Source extract -
### The Fun

I want to turn the ceiling fan in my room into a display with those RGB LED strips.For persistence of vision to work, I need to measure the angular position of the LED strip. For that I will need the phase and frequency estimates. Of course I can just use that old magnet + Hall effect sensor combo, but I don't want to miss this perfect opportunity to play with IMU and FFT.

To get some preliminary data I taped a 9-axis IMU, an Arduino and a Bluetooth transceiver onto one fan blade and a battery on another. IMU data are sampled at 20Hz and wirelessly transmitted to my laptop. A python script captures them into text files for MATLAB processing. The top figure shows the DFT of the captured data (one axis of the magnetometer) along with a power spectral density estimate.

(Records excerpted from a collection)
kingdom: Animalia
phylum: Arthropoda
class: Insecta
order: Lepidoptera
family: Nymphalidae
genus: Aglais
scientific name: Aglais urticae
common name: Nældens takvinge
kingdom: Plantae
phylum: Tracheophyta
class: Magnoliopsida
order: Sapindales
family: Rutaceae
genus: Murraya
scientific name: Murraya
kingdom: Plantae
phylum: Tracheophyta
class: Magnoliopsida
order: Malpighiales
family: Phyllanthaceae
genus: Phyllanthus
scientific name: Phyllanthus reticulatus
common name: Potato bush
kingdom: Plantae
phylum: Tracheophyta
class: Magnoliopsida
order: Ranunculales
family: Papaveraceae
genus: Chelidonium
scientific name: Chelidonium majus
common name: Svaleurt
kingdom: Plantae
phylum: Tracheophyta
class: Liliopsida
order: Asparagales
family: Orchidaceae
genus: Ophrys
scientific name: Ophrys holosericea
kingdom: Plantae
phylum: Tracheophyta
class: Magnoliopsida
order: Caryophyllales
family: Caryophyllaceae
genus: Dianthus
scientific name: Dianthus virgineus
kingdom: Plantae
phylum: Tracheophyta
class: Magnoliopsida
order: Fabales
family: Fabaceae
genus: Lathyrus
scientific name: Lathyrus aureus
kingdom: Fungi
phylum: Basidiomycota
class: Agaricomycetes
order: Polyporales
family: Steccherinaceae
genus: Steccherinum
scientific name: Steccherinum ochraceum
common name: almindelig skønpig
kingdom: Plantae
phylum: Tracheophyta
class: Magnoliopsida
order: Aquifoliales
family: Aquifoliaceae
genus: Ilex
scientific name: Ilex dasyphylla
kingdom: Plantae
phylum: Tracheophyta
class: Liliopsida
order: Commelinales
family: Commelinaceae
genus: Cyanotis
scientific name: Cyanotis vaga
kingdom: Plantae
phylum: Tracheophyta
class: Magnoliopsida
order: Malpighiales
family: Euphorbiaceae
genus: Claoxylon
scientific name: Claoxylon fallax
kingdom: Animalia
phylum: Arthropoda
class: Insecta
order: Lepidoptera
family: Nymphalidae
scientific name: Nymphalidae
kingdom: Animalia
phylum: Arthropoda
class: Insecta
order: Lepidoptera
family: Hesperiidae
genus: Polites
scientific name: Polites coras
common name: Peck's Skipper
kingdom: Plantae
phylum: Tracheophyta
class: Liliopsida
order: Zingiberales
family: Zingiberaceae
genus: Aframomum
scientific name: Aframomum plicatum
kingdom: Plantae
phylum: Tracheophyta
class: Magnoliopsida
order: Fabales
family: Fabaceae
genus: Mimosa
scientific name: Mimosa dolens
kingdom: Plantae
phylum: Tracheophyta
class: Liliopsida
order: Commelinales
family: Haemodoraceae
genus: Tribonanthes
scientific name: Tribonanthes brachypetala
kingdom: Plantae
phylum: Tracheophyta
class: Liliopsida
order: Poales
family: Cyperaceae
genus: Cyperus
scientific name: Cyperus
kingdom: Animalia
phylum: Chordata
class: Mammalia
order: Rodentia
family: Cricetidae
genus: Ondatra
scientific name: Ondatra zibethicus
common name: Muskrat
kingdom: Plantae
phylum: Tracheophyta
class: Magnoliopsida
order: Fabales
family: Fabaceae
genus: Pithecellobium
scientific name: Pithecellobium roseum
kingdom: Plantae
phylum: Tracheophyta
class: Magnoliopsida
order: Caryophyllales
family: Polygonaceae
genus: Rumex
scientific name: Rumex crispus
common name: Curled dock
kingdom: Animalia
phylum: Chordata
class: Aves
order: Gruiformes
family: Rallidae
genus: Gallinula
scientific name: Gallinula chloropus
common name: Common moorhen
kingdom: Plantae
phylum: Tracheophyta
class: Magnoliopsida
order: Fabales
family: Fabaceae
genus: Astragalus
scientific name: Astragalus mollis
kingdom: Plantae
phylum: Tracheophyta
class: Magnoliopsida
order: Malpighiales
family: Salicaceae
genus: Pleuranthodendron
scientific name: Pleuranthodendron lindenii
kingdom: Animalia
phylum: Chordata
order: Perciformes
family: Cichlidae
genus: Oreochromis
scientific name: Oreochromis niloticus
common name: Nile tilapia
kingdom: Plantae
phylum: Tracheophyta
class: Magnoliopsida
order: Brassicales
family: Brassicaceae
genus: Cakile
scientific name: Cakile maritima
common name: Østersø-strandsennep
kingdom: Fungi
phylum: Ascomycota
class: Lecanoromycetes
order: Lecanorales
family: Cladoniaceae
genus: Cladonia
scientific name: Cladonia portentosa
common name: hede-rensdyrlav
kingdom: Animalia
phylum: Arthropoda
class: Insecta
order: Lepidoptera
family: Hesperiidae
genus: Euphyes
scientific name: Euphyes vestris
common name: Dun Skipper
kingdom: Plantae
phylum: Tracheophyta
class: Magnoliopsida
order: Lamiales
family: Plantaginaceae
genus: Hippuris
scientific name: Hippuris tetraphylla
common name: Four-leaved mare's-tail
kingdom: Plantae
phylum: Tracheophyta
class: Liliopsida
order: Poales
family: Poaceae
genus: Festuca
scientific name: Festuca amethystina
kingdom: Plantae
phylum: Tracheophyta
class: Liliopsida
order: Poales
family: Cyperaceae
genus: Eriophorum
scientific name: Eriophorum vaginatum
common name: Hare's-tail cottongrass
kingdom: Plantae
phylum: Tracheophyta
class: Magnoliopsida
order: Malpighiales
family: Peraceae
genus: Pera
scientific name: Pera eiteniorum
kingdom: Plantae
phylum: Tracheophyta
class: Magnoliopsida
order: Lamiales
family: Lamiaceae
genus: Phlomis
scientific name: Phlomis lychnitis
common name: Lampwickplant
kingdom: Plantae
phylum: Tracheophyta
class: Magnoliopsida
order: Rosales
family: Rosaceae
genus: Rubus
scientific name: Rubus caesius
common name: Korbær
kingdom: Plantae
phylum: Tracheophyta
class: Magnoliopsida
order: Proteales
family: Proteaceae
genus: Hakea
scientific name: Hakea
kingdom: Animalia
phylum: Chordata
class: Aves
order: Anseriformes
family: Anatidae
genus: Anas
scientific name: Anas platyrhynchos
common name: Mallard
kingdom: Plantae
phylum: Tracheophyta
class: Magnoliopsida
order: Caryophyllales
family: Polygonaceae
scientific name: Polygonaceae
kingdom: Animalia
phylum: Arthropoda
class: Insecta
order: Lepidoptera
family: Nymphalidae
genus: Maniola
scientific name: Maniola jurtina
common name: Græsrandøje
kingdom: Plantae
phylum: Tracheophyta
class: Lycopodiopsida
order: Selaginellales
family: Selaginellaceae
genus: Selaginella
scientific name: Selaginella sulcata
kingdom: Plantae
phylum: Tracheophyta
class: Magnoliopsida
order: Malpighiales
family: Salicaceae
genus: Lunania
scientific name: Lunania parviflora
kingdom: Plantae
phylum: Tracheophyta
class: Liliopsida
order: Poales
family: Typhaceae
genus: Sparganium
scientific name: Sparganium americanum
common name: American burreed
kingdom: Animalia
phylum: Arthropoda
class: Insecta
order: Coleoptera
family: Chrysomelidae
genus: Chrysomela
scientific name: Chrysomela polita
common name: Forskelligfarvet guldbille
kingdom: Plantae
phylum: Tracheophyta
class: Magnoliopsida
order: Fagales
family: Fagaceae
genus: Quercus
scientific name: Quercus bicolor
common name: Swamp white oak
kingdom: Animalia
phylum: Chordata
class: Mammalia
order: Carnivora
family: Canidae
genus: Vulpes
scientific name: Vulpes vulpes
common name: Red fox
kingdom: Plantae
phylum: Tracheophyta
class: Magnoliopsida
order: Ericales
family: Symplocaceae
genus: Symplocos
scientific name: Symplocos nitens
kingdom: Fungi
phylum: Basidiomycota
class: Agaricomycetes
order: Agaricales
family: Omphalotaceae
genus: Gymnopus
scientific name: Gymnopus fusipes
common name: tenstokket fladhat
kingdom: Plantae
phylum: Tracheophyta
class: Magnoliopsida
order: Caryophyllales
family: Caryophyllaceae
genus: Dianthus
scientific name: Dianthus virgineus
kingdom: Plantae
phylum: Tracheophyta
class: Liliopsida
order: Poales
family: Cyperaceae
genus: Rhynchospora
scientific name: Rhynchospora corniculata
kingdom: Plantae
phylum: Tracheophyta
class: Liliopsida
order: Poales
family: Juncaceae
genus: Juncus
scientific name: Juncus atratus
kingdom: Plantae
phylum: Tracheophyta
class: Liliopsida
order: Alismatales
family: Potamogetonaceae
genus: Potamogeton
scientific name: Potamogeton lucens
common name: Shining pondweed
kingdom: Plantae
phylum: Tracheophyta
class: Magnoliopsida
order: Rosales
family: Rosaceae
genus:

Set problem - Render this sentence from the ceiling fan text in Spanish: "IMU data are sampled at 20Hz and wirelessly transmitted to my laptop."

Result of the task - Los datos de la IMU se muestrean a 20 Hz y se transmiten de forma inalámbrica a mi computadora portátil.